EXTRACTED DATA.
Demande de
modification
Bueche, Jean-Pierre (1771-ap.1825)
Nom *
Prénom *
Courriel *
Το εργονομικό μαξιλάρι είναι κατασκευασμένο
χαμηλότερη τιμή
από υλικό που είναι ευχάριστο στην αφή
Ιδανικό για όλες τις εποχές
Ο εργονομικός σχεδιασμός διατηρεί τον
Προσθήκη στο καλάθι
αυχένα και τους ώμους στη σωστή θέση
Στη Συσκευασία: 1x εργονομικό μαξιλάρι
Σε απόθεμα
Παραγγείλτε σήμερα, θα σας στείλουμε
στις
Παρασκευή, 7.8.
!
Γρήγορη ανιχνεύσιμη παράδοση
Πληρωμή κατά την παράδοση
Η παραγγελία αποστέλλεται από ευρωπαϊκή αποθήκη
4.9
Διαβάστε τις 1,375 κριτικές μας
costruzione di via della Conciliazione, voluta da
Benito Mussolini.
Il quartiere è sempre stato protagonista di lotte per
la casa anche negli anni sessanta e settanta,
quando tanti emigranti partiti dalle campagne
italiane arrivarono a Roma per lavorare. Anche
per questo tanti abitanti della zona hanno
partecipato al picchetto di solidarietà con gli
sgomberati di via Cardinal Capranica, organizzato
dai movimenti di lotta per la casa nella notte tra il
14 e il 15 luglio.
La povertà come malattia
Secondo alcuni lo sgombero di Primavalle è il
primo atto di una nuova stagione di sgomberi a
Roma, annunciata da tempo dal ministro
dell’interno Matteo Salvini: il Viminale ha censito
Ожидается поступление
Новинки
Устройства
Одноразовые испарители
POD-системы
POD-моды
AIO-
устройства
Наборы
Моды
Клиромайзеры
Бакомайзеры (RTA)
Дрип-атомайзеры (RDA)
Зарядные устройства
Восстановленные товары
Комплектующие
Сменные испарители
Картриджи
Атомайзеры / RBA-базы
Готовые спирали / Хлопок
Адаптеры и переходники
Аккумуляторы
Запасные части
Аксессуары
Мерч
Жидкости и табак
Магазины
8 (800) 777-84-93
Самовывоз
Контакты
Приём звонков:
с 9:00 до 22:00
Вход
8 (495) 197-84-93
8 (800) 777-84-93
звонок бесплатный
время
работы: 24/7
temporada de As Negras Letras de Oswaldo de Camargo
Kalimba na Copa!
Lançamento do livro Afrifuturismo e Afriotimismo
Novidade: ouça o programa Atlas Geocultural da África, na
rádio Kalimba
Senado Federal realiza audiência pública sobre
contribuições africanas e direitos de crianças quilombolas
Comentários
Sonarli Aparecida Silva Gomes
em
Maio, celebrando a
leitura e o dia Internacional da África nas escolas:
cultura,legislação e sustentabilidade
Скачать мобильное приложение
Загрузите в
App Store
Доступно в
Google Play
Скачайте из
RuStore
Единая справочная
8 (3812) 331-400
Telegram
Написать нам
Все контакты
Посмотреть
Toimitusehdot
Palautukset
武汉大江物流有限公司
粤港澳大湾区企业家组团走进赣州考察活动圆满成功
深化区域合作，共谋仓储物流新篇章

YOUR TASK. Your answer should be every line from the material above in which the word "della" appears.

RESULT.
costruzione di via della Conciliazione, voluta da
per questo tanti abitanti della zona hanno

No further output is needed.